[Start of section]

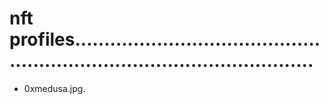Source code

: # nft profiles..............................................................................................
- 0xmedusa.jpg.
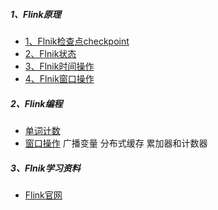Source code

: 

##### 1、Flink原理
* [1、Flnik检查点checkpoint](src/main/docs/1_检查点checkpoint.md)
* [2、Flnik状态](src/main/docs/2_状态state.md)
* [3、Flnik时间操作](src/main/docs/3_时间time.md)
* [4、Flnik窗口操作](src/main/docs/4_窗口windows.md)


##### 2、Flink编程
* [单词计数](src/main/scala/com/libin/data/flink/streaming/jobs/GenCodeFromWordCount.scala) 
* [窗口操作](src/main/scala/com/libin/data/flink/streaming/jobs/GenCodeFromWindow.scala) 
    广播变量
    分布式缓存
    累加器和计数器
    

##### 3、Flnik学习资料
* [Flink官网](https://flink.apache.org/)

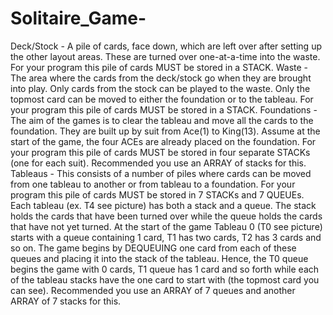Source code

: # Solitaire_Game-
Deck/Stock - A pile of cards, face down, which are left over after setting up the other layout areas. These are turned over one-at-a-time into the waste. For your program this pile of cards MUST be stored in a STACK.  Waste - The area where the cards from the deck/stock go when they are brought into play. Only cards from the stock can be played to the waste. Only the topmost card can be moved to either the foundation or to the tableau. For your program this pile of cards MUST be stored in a STACK.  Foundations - The aim of the games is to clear the tableau and move all the cards to the foundation. They are built up by suit from Ace(1) to King(13). Assume at the start of the game, the four ACEs are already placed on the foundation. For your program this pile of cards MUST be stored in four separate STACKs (one for each suit). Recommended you use an ARRAY of stacks for this.   Tableaus - This consists of a number of piles where cards can be moved from one tableau to another or from tableau to a foundation. For your program this pile of cards MUST be stored in 7 STACKs and 7 QUEUEs. Each tableau (ex. T4 see picture) has both a stack and a queue. The stack holds the cards that have been turned over while the queue holds the cards that have not yet turned. At the start of the game Tableau 0 (T0 see picture) starts with a queue containing 1 card, T1 has two cards, T2 has 3 cards and so on. The game begins by DEQUEUING one card from each of these queues and placing it into the stack of the tableau. Hence, the T0 queue begins the game with 0 cards, T1 queue has 1 card and so forth while each of the tableau stacks have the one card to start with (the topmost card you can see).  Recommended you use an ARRAY of 7 queues and another ARRAY of 7 stacks for this. 
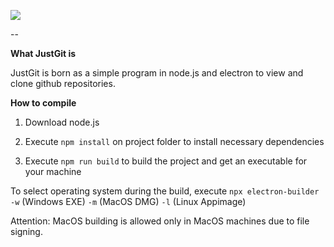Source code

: ![](https://github.com/user-attachments/assets/3b5b324e-a1d5-46ee-af19-aa1c1d5bd173)

--

**What JustGit is**

JustGit is born as a simple program in node.js and electron to view and clone github repositories.

**How to compile**

1) Download node.js

2) Execute `npm install` on project folder to install necessary dependencies

3) Execute `npm run build` to build the project and get an executable for your machine

To select operating system during the build, execute `npx electron-builder` `-w` (Windows EXE) `-m` (MacOS DMG) `-l` (Linux Appimage)

Attention: MacOS building is allowed only in MacOS machines due to file signing.
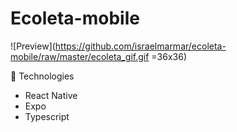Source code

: # Ecoleta-mobile

![Preview](https://github.com/israelmarmar/ecoleta-mobile/raw/master/ecoleta_gif.gif =36x36)

:rocket: Technologies


- React Native
- Expo
- Typescript
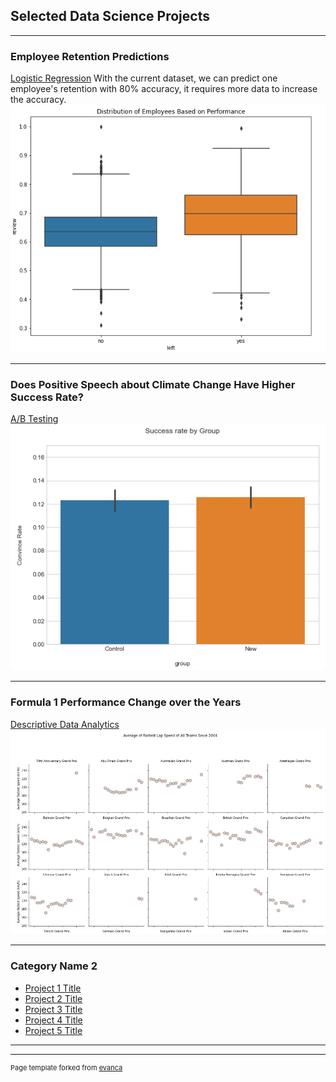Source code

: ## Selected Data Science Projects 

---

### Employee Retention Predictions 

[Logistic Regression](/sample_page)
With the current dataset, we can predict one employee's retention with 80% accuracy, it requires more data to increase the accuracy.
<img src="images/empperformace.PNG?raw=true"/>

---
### Does Positive Speech about Climate Change Have Higher Success Rate?
[A/B Testing](/pdf/sample_presentation.pdf)
<img src="images/climate.PNG?raw=true"/>

---
### Formula 1 Performance Change over the Years

[Descriptive Data Analytics](http://example.com/)
<img src="images/F1pic.PNG?raw=true"/>

---

### Category Name 2

- [Project 1 Title](http://example.com/)
- [Project 2 Title](http://example.com/)
- [Project 3 Title](http://example.com/)
- [Project 4 Title](http://example.com/)
- [Project 5 Title](http://example.com/)

---




---
<p style="font-size:11px">Page template forked from <a href="https://github.com/evanca/quick-portfolio">evanca</a></p>
<!-- Remove above link if you don't want to attibute -->
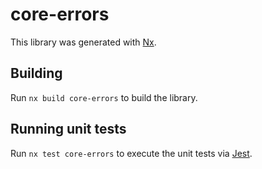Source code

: # core-errors

This library was generated with [Nx](https://nx.dev).

## Building

Run `nx build core-errors` to build the library.

## Running unit tests

Run `nx test core-errors` to execute the unit tests via [Jest](https://jestjs.io).
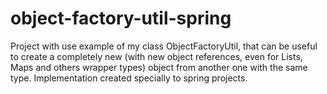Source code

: # object-factory-util-spring
Project with use example of my class ObjectFactoryUtil, that can be useful to create a completely new (with new object references, even for Lists, Maps and others wrapper types) object from another one with the same type. Implementation created specially to spring projects.
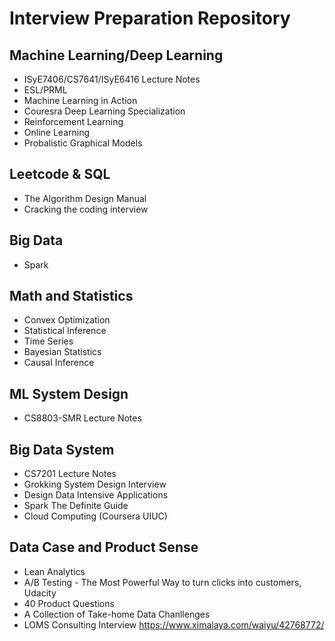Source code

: # Interview Preparation Repository

## Machine Learning/Deep Learning
- ISyE7406/CS7641/ISyE6416 Lecture Notes
- ESL/PRML
- Machine Learning in Action
- Couresra Deep Learning Specialization
- Reinforcement Learning
- Online Learning
- Probalistic Graphical Models

## Leetcode & SQL
- The Algorithm Design Manual
- Cracking the coding interview

## Big Data
- Spark

## Math and Statistics
- Convex Optimization
- Statistical Inference
- Time Series
- Bayesian Statistics
- Causal Inference

## ML System Design
- CS8803-SMR Lecture Notes

## Big Data System
- CS7201 Lecture Notes
- Grokking System Design Interview
- Design Data Intensive Applications
- Spark The Definite Guide
- Cloud Computing (Coursera UIUC)

## Data Case and Product Sense
- Lean Analytics
- A/B Testing - The Most Powerful Way to turn clicks into customers, Udacity
- 40 Product Questions
- A Collection of Take-home Data Chanllenges 
- LOMS Consulting Interview https://www.ximalaya.com/waiyu/42768772/
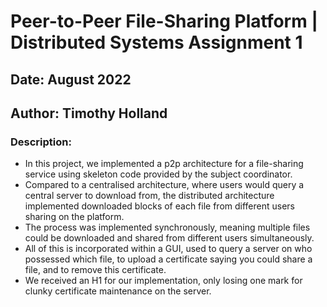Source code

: # Peer-to-Peer File-Sharing Platform | Distributed Systems Assignment 1
## Date: August 2022
## Author: Timothy Holland

### Description:
- In this project, we implemented a p2p architecture for a file-sharing service using skeleton code provided by the subject coordinator. 
- Compared to a centralised architecture, where users would query a central server to download from, the distributed architecture implemented downloaded blocks of each file from different users sharing on the platform. 
- The process was implemented synchronously, meaning multiple files could be downloaded and shared from different users simultaneously. 
- All of this is incorporated within a GUI, used to query a server on who possessed which file, to upload a certificate saying you could share a file, and to remove this certificate.
- We received an H1 for our implementation, only losing one mark for clunky certificate maintenance on the server.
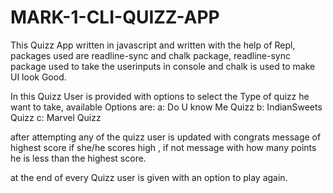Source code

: # MARK-1-CLI-QUIZZ-APP 

This Quizz App written in javascript and written with the help of Repl, packages used are readline-sync and chalk package, readline-sync package used to take the userinputs in console and chalk is used to make UI look Good.

In this Quizz User is provided with options to select the Type of quizz he want to take, available Options are:
    a: Do U know Me Quizz
    b: IndianSweets Quizz
    c: Marvel Quizz

after attempting any of the quizz user is updated with congrats message of highest score if she/he scores high , if not message with how many points he is less than the highest score.

at the end of every Quizz user is given with an option to play again.
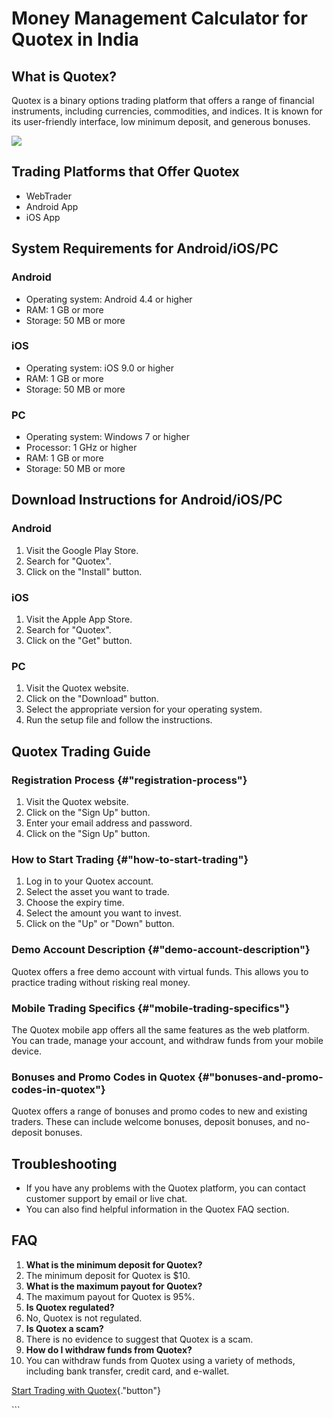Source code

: # Money Management Calculator for Quotex in India

## What is Quotex?

Quotex is a binary options trading platform that offers a range of
financial instruments, including currencies, commodities, and indices.
It is known for its user-friendly interface, low minimum deposit, and
generous bonuses.

[![](https://static.quotex.io/files/4_en/300_250.jpg)](https://traff.sbs/brokerqxlid)

## Trading Platforms that Offer Quotex

-   WebTrader
-   Android App
-   iOS App

## System Requirements for Android/iOS/PC

### Android

-   Operating system: Android 4.4 or higher
-   RAM: 1 GB or more
-   Storage: 50 MB or more

### iOS

-   Operating system: iOS 9.0 or higher
-   RAM: 1 GB or more
-   Storage: 50 MB or more

### PC

-   Operating system: Windows 7 or higher
-   Processor: 1 GHz or higher
-   RAM: 1 GB or more
-   Storage: 50 MB or more

## Download Instructions for Android/iOS/PC

### Android

1.  Visit the Google Play Store.
2.  Search for "Quotex".
3.  Click on the "Install" button.

### iOS

1.  Visit the Apple App Store.
2.  Search for "Quotex".
3.  Click on the "Get" button.

### PC

1.  Visit the Quotex website.
2.  Click on the "Download" button.
3.  Select the appropriate version for your operating system.
4.  Run the setup file and follow the instructions.

## Quotex Trading Guide

### Registration Process {#"registration-process"}

1.  Visit the Quotex website.
2.  Click on the "Sign Up" button.
3.  Enter your email address and password.
4.  Click on the "Sign Up" button.

### How to Start Trading {#"how-to-start-trading"}

1.  Log in to your Quotex account.
2.  Select the asset you want to trade.
3.  Choose the expiry time.
4.  Select the amount you want to invest.
5.  Click on the "Up" or "Down" button.

### Demo Account Description {#"demo-account-description"}

Quotex offers a free demo account with virtual funds. This allows you to
practice trading without risking real money.

### Mobile Trading Specifics {#"mobile-trading-specifics"}

The Quotex mobile app offers all the same features as the web platform.
You can trade, manage your account, and withdraw funds from your mobile
device.

### Bonuses and Promo Codes in Quotex {#"bonuses-and-promo-codes-in-quotex"}

Quotex offers a range of bonuses and promo codes to new and existing
traders. These can include welcome bonuses, deposit bonuses, and
no-deposit bonuses.

## Troubleshooting

-   If you have any problems with the Quotex platform, you can contact
    customer support by email or live chat.
-   You can also find helpful information in the Quotex FAQ section.

## FAQ

1.  **What is the minimum deposit for Quotex?**
2.  The minimum deposit for Quotex is \$10.
3.  **What is the maximum payout for Quotex?**
4.  The maximum payout for Quotex is 95%.
5.  **Is Quotex regulated?**
6.  No, Quotex is not regulated.
7.  **Is Quotex a scam?**
8.  There is no evidence to suggest that Quotex is a scam.
9.  **How do I withdraw funds from Quotex?**
10. You can withdraw funds from Quotex using a variety of methods,
    including bank transfer, credit card, and e-wallet.

[Start Trading with
Quotex](\%22https://traff.sbs/brokerqxlid\%22){."button"}

\`\`\`

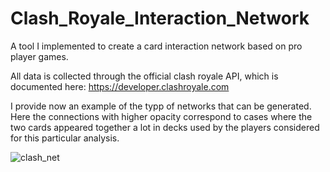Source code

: # Clash_Royale_Interaction_Network
A tool I implemented to create a card interaction network based on pro player games.

All data is collected through the official clash royale API, which is documented here: https://developer.clashroyale.com

I provide now an example of the typp of networks that can be generated. Here the connections with higher opacity correspond to cases where the two cards appeared together a lot in decks used by the players considered for this particular analysis.


![clash_net](https://github.com/walup/Clash_Royale_Interaction_Network/assets/30901939/36028856-436d-49ec-a1af-f1ee3fbfe040)

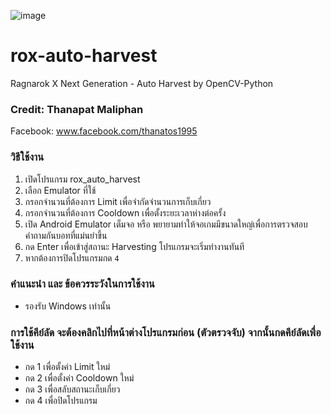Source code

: ![image](https://user-images.githubusercontent.com/5137066/129651827-27d701d4-68c7-4858-8669-bf646a91748d.png)

# rox-auto-harvest
Ragnarok X Next Generation - Auto Harvest by OpenCV-Python

### Credit: Thanapat Maliphan
Facebook: www.facebook.com/thanatos1995

### วิธีใช้งาน
1. เปิดโปรแกรม rox_auto_harvest
2. เลือก Emulator ที่ใช้
3. กรอกจำนวนที่ต้องการ Limit เพื่อจำกัดจำนวนการเก็บเกี่ยว
4. กรอกจำนวนที่ต้องการ Cooldown เพื่อตั้งระยะเวลาห่างต่อครั้ง
5. เปิด Android Emulator เต็มจอ หรือ พยายามทำให้จอเกมมีขนาดใหญ่เพื่อการตรวจสอบคำถามกันบอทที่แม่นยำขึ้น
6. กด Enter เพื่อเข้าสู่สถานะ Harvesting โปรแกรมจะเริ่มทำงานทันที
7. หากต้องการปิดโปรแกรมกด `4`

### คำแนะนำ และ ข้อควรระวังในการใช้งาน
- รองรับ Windows เท่านั้น

### การใช้คีย์ลัด จะต้องคลิกไปที่หน้าต่างโปรแกรมก่อน (ตัวตรวจจับ) จากนั้นกดคีย์ลัดเพื่อใช้งาน
- กด 1 เพื่อตั้งค่า Limit ใหม่
- กด 2 เพื่อตั้งค่า Cooldown ใหม่
- กด 3 เพื่อสลับสถานะเก็บเกี่ยว
- กด 4 เพื่อปิดโปรแกรม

[End of section]

Exercise goal -
In the records above, locate each line with the word "different". Copy all such lines.

Reply -
- Compared to a centralised architecture, where users would query a central server to download from, the distributed architecture implemented downloaded blocks of each file from different users sharing on the platform. 
- The process was implemented synchronously, meaning multiple files could be downloaded and shared from different users simultaneously. 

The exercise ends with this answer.